The other two divisions that we don’t see, and which are of equal or greater importance in times of personal and community crisis, are Kent County’s Emergency Communications Division and the Emergency Management Division. Although we do not see the good men and women of the Emergency Communications Division, we do talk to them – this is “Kent Center,” sometimes better known as “9-1-1.” These well-trained professionals handle and coordinate the communications required for police, fire and ambulance response.

Lesser known, but arguably the most important division is one very few of us even know exists, the Emergency Management Division. This division plans and trains for “the unthinkable” and “the worst imaginable” in the hope that their plans and preparations are never needed.
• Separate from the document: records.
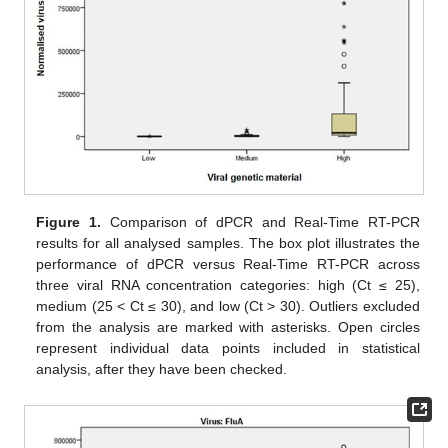
Figure 1.
Comparison of dPCR and Real-Time RT-PCR
results for all analysed samples. The box plot illustrates the
performance of dPCR versus Real-Time RT-PCR across
three viral RNA concentration categories: high (Ct ≤ 25),
medium (25 < Ct ≤ 30), and low (Ct > 30). Outliers excluded
from the analysis are marked with asterisks. Open circles
represent individual data points included in statistical
analysis, after they have been checked.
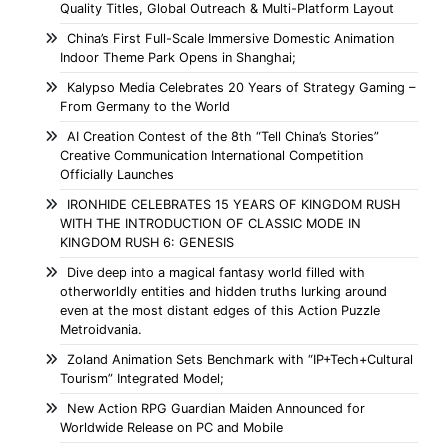
Quality Titles, Global Outreach & Multi-Platform Layout
China’s First Full-Scale Immersive Domestic Animation
Indoor Theme Park Opens in Shanghai;
Kalypso Media Celebrates 20 Years of Strategy Gaming –
From Germany to the World
AI Creation Contest of the 8th “Tell China’s Stories”
Creative Communication International Competition
Officially Launches
IRONHIDE CELEBRATES 15 YEARS OF KINGDOM RUSH
WITH THE INTRODUCTION OF CLASSIC MODE IN
KINGDOM RUSH 6: GENESIS
Dive deep into a magical fantasy world filled with
otherworldly entities and hidden truths lurking around
even at the most distant edges of this Action Puzzle
Metroidvania.
Zoland Animation Sets Benchmark with “IP+Tech+Cultural
Tourism” Integrated Model;
New Action RPG Guardian Maiden Announced for
Worldwide Release on PC and Mobile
They also serve as the “hub” or central command center in the event that the “unthinkable” or “worst imaginable” actually does happen here in Kent County.
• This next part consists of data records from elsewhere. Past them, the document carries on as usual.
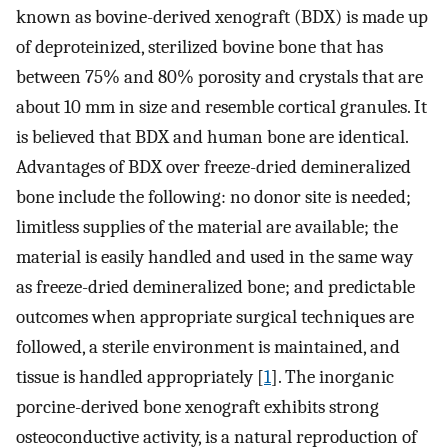
known as bovine-derived xenograft (BDX) is made up
of deproteinized, sterilized bovine bone that has
between 75% and 80% porosity and crystals that are
about 10 mm in size and resemble cortical granules. It
is believed that BDX and human bone are identical.
Advantages of BDX over freeze-dried demineralized
bone include the following: no donor site is needed;
limitless supplies of the material are available; the
material is easily handled and used in the same way
as freeze-dried demineralized bone; and predictable
outcomes when appropriate surgical techniques are
followed, a sterile environment is maintained, and
tissue is handled appropriately [
1
]. The inorganic
porcine-derived bone xenograft exhibits strong
osteoconductive activity, is a natural reproduction of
All three divisions are good — even very good. But they could always be better. The so-called “war room” that will serve as the “central command module” in a time of great crisis was designed and constructed before that fateful day when America’s concept of “public safety” was forever changed. While Kent County has done its very best to ensure that this facility is capable of handling the crises of the future, bringing this command center up to par with the needs of the future will be one of the primary challenges Kent County will face in the near future.

As Kent County’s population increases and calls for services increase accordingly, the county’s “9-1-1” capabilities will have to expand and upgrade, as well. Likewise, Kent County’s most visible emergency service, our paramedic service, must remain a top priority for everyone. Our seniors, our children and all Kent Countians rely upon this service for life-saving and life-sustaining professional first-response assistance in times of both personal and community crisis.

The first priority of government at all levels is public safety. Here in Kent County, that means the very best in terms of Emergency Management, Emergency Communications and Emergency Medical Services.

For the sake of our families and our communities, these county-level public safety emergency services must be our first priority, and they must become and remain the first priority for all of Kent County government. But the ultimate challenge will be addressing and meeting these priorities within the confines of a fiscally responsible budget.

So, the answer is, “Yes, it could happen here.” We must be prepared.

John Sigler

EDITOR’S NOTE: Mr. Sigler is a retired Dover City Police captain and a candidate for the 5th District Kent County Levy Court seat.